そして息を吐き切ったところで、どうしてテレトゥトスが末期の一撃を失敗したのかの理由を唐突に理解して、ミリモスは顔をひきつらせた。
「俺が空中で上下逆の態勢じゃなかったら、テレトゥトスが最後に描いた剣の軌跡に俺の胴体があったわけか」
そう、テレトゥトスは狙った場所を切り払っていたのだ。
ミリモスが放つ決着の一撃は、攻撃に最も力を入れられる体勢――体の上下が普通の体勢だろうと見越しての攻撃だった。
当たり前に考えれば、テレトゥトスの判断は正しく、末期の一撃が決まる公算の方が高かかった。
しかしミリモスは、テレトゥトスの視界の外へ自分の体を移動させることを優先して、気持ち高く空中へ飛ぶことにしていた。その上で、次に放つ決着の一撃を少しでも早めるべく、体の上下を反転させて剣を持つ手の位置をテレトゥトスに近づけようとした。

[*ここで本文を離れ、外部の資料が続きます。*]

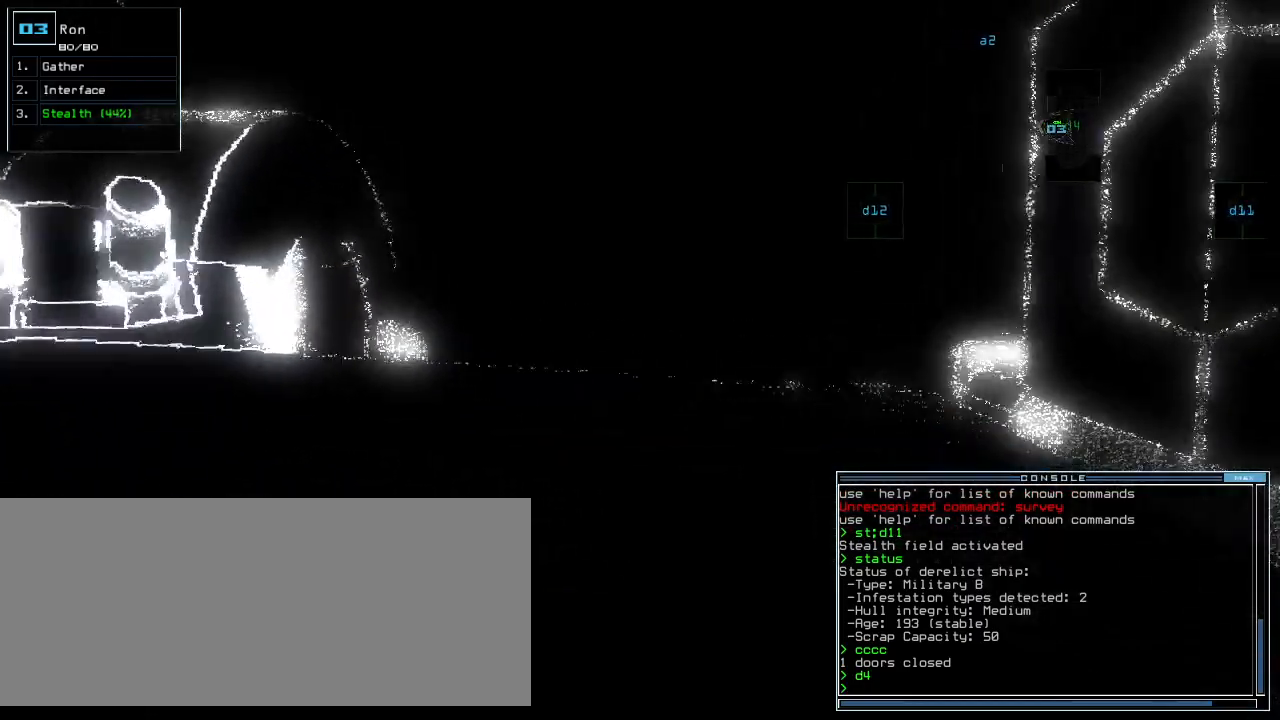
{"keys": ["up"]}
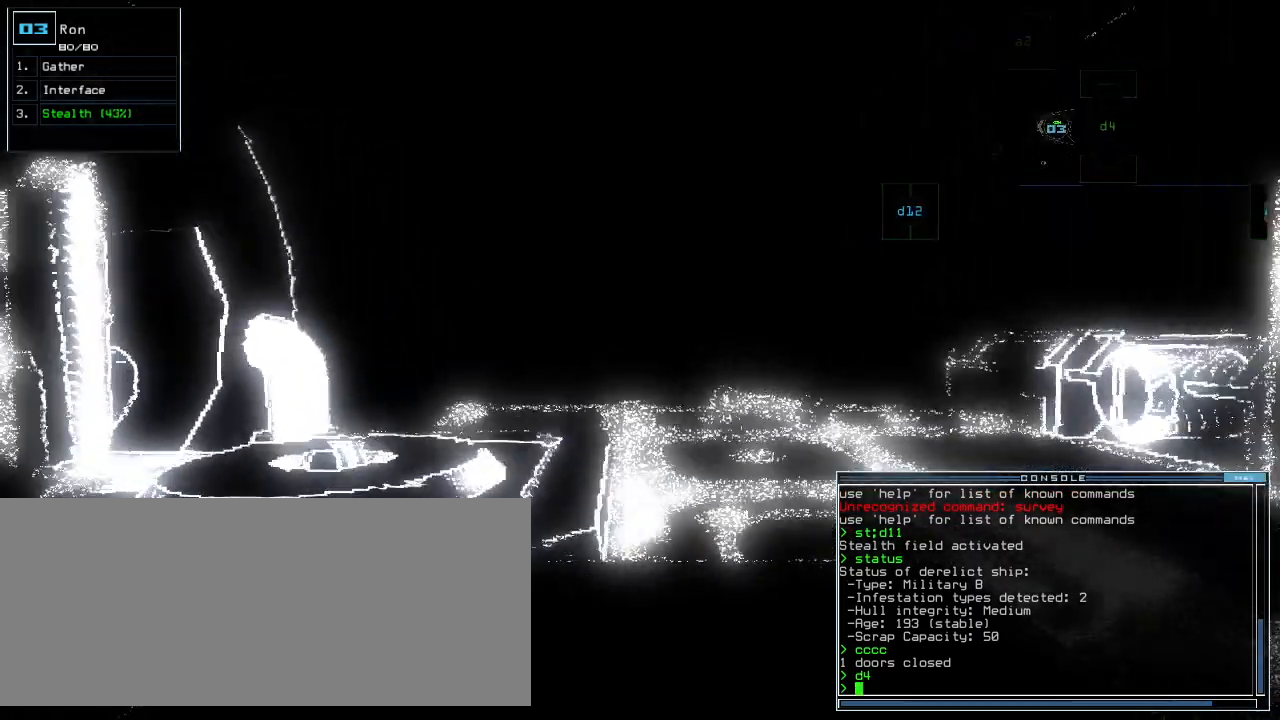
{"keys": ["up"], "events": [[20, "left", "down"], [100, "left", "up"]]}
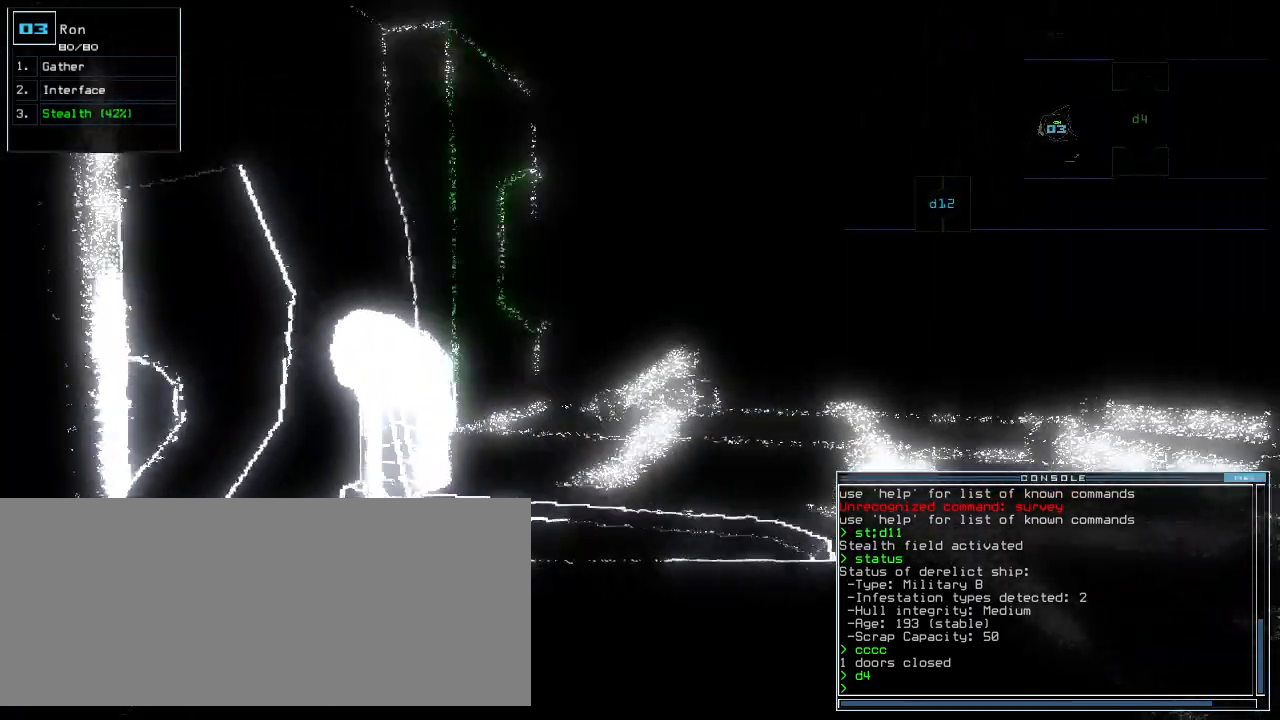
{"keys": [], "events": [[80, "g", "down"], [80, "up", "up"], [140, "return", "down"], [160, "g", "up"], [200, "return", "up"], [260, "space", "down"], [340, "space", "up"]]}
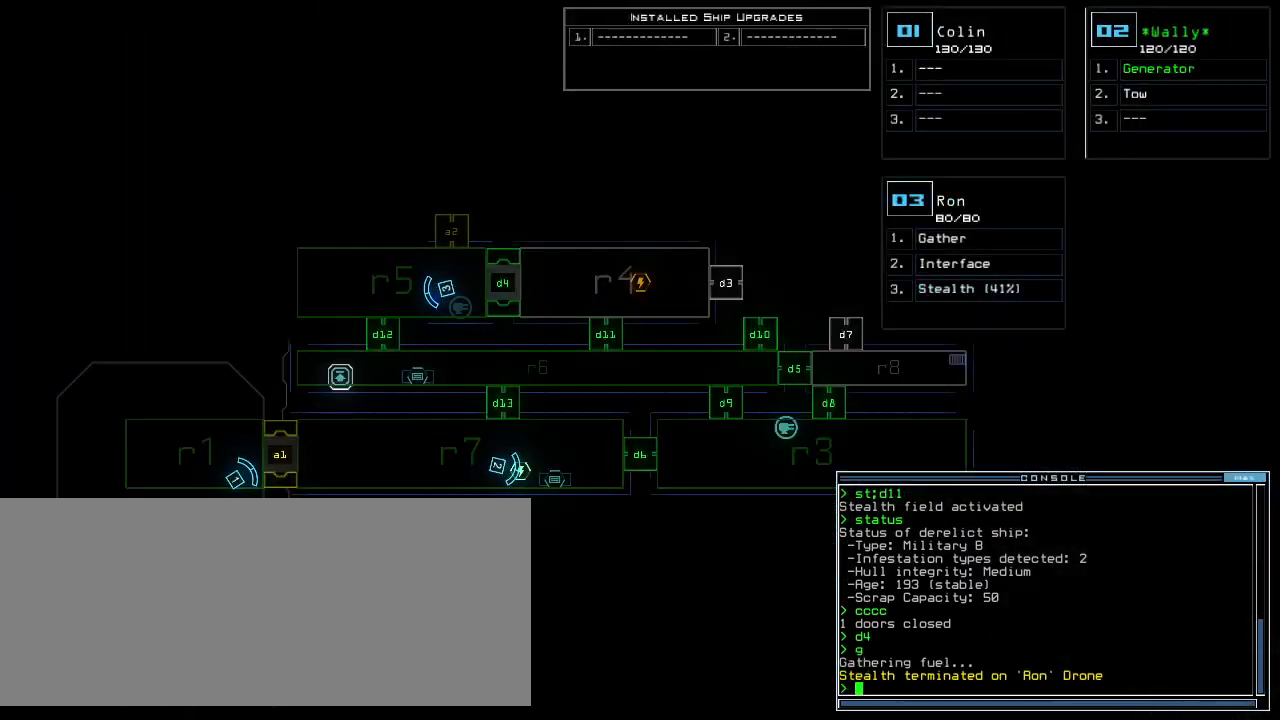
{"keys": [], "events": []}
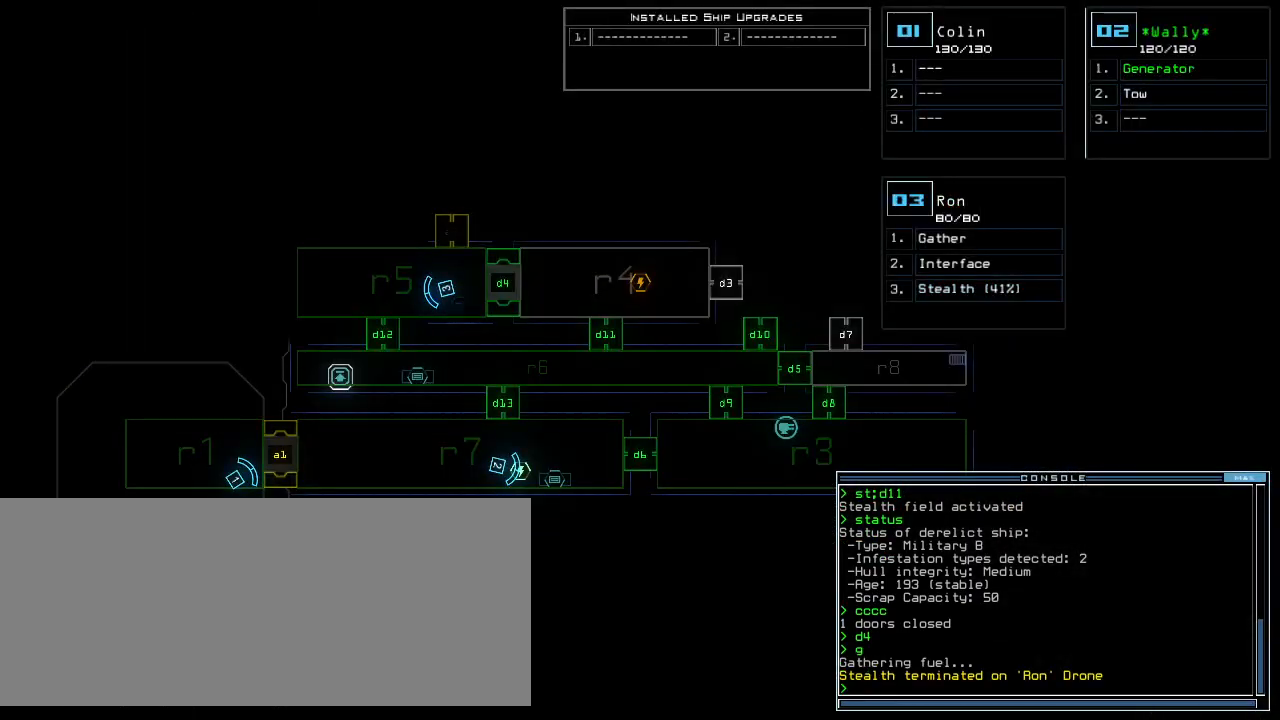
{"keys": [], "events": []}
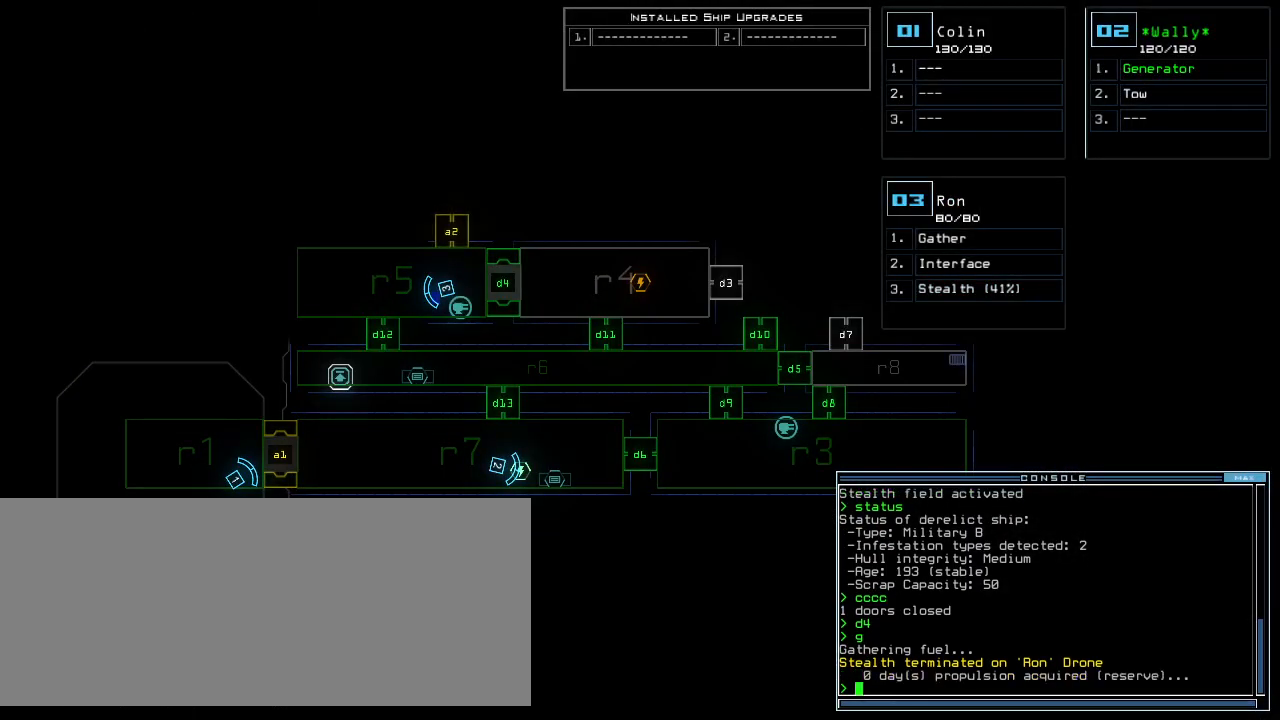
{"keys": [], "events": [[400, "d", "down"], [480, "d", "up"]]}
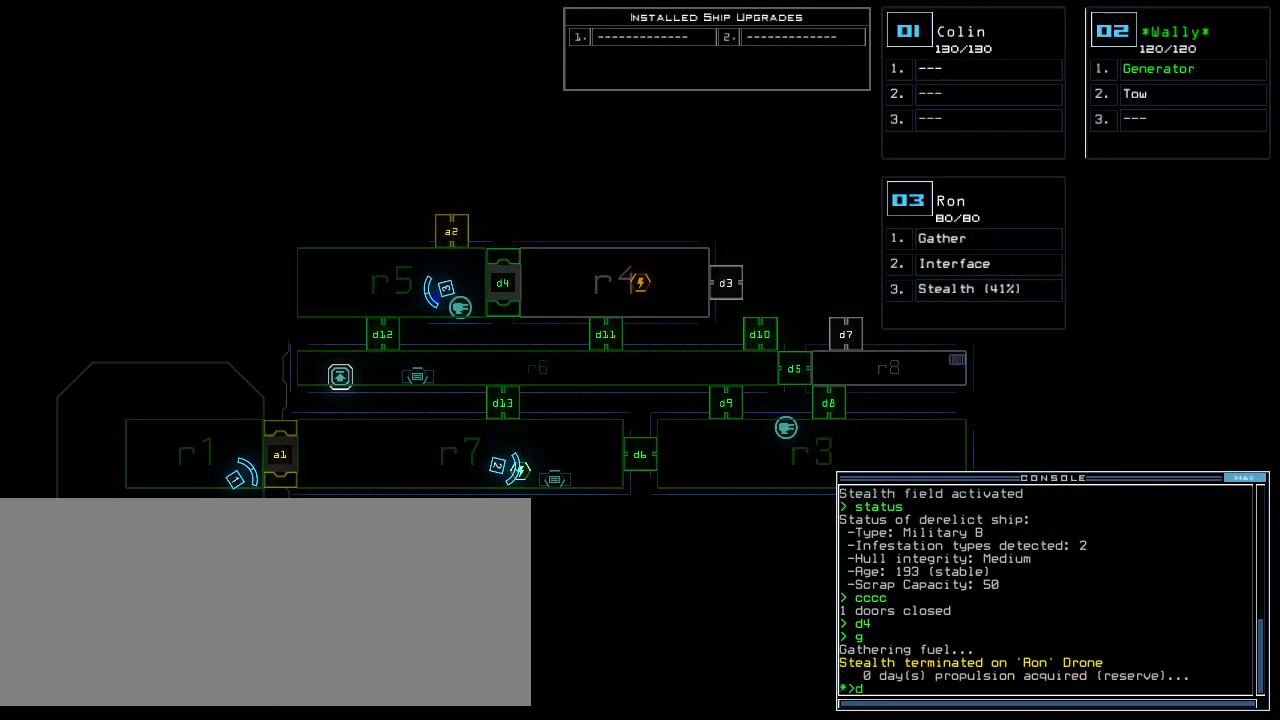
{"keys": [], "events": [[80, "1", "down"], [120, "1", "up"], [220, "3", "down"], [280, "3", "up"], [280, "space", "down"], [360, "space", "up"], [420, "d", "down"], [500, "d", "up"]]}
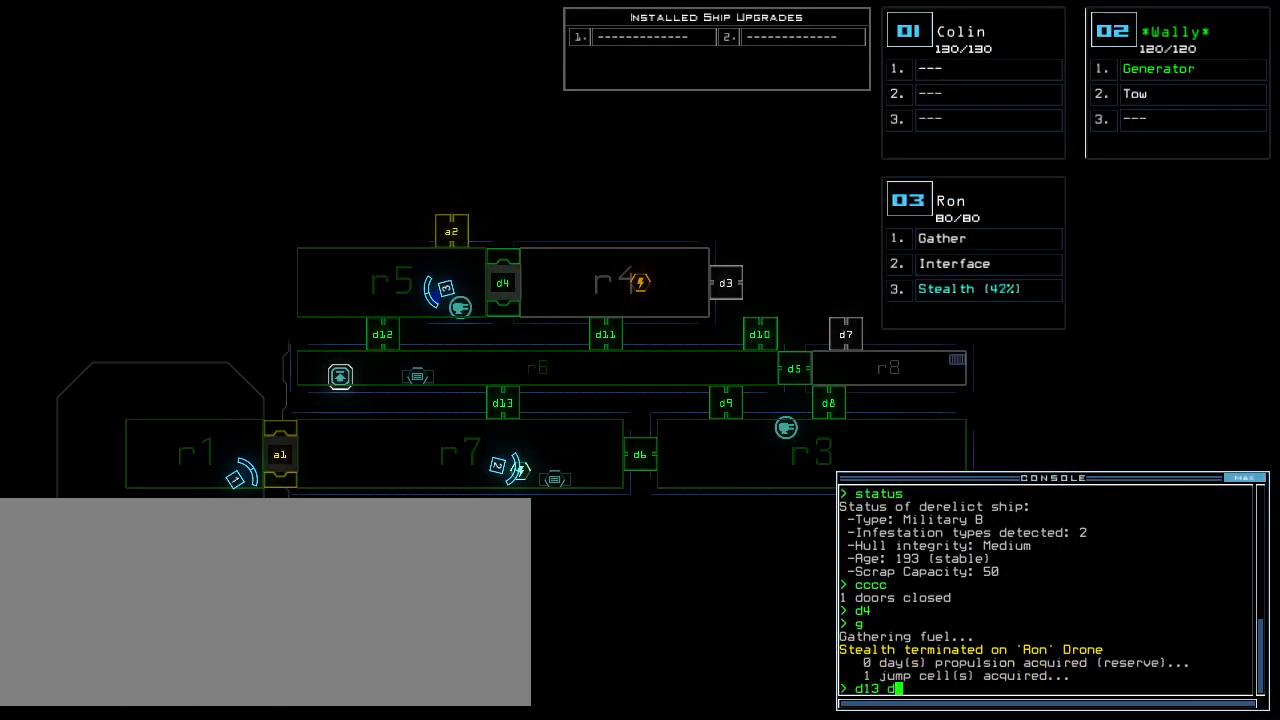
{"keys": [], "events": [[160, "1", "down"], [180, "1", "up"], [240, "1", "down"], [280, "return", "down"], [320, "1", "up"], [340, "return", "up"]]}
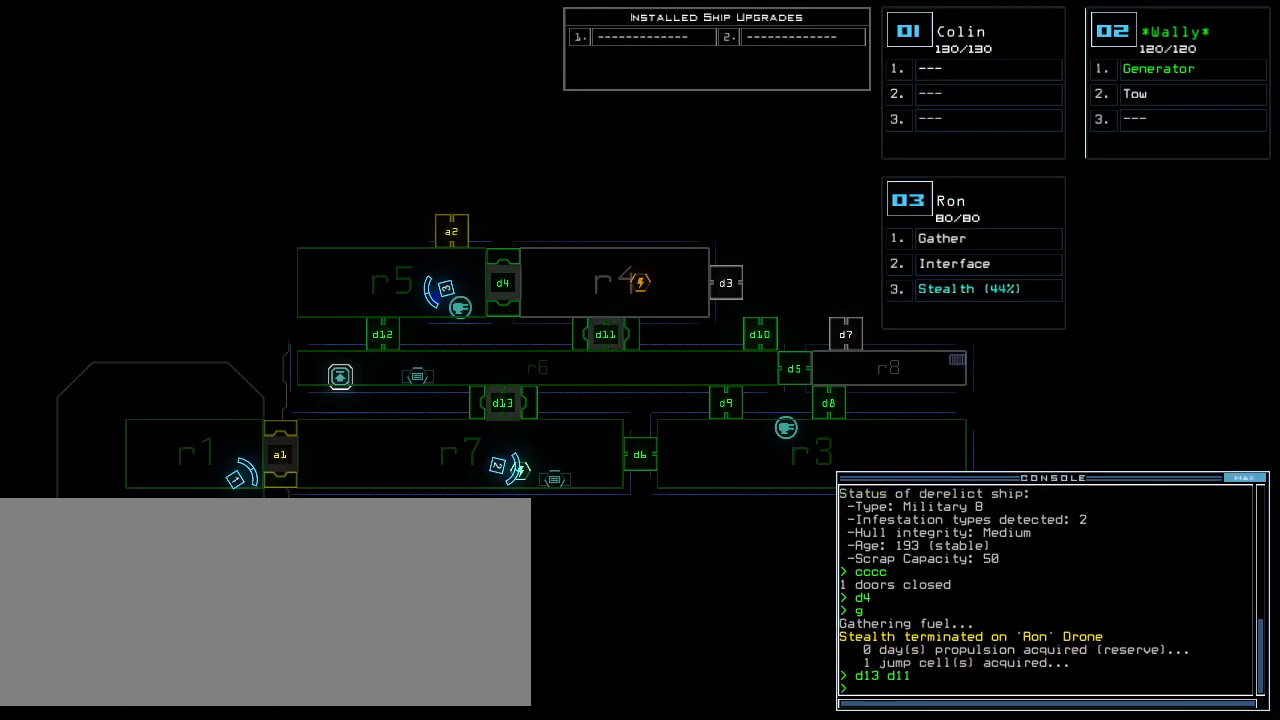
{"keys": ["left"], "events": [[420, "2", "down"], [440, "left", "down"], [480, "2", "up"]]}
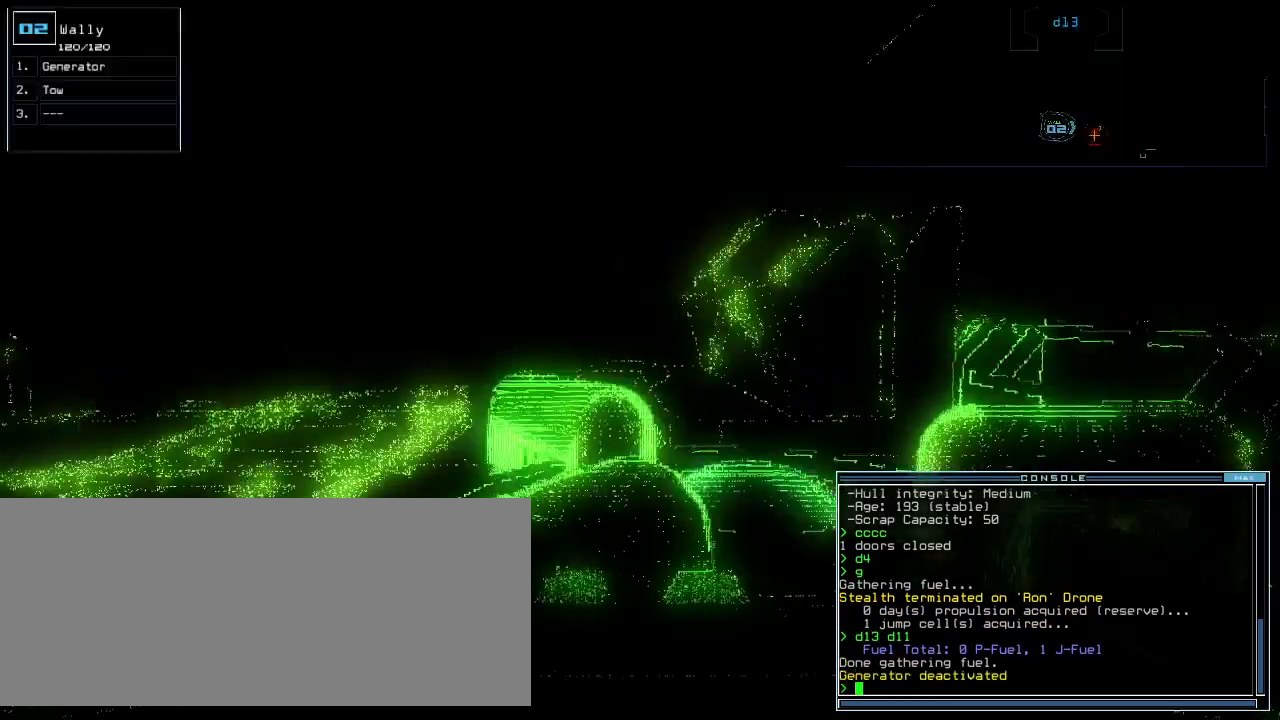
{"keys": ["a", "left", "up"], "events": [[120, "up", "down"], [240, "d", "down"], [300, "d", "up"], [320, "d", "down"], [380, "space", "down"], [400, "d", "up"], [440, "a", "down"], [500, "space", "up"]]}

これは明らかにアドリブ任せの苦肉の策であり、正しい戦法とは決して言えない。
つまるところ、このテレトゥトスの最後の一撃に限って言えば、テレトゥトスは命を懸けた攻撃を外すほど運に見放され、ミリモスはたまたまの判断で命を披露ほど運に恵まれていただけのことだった。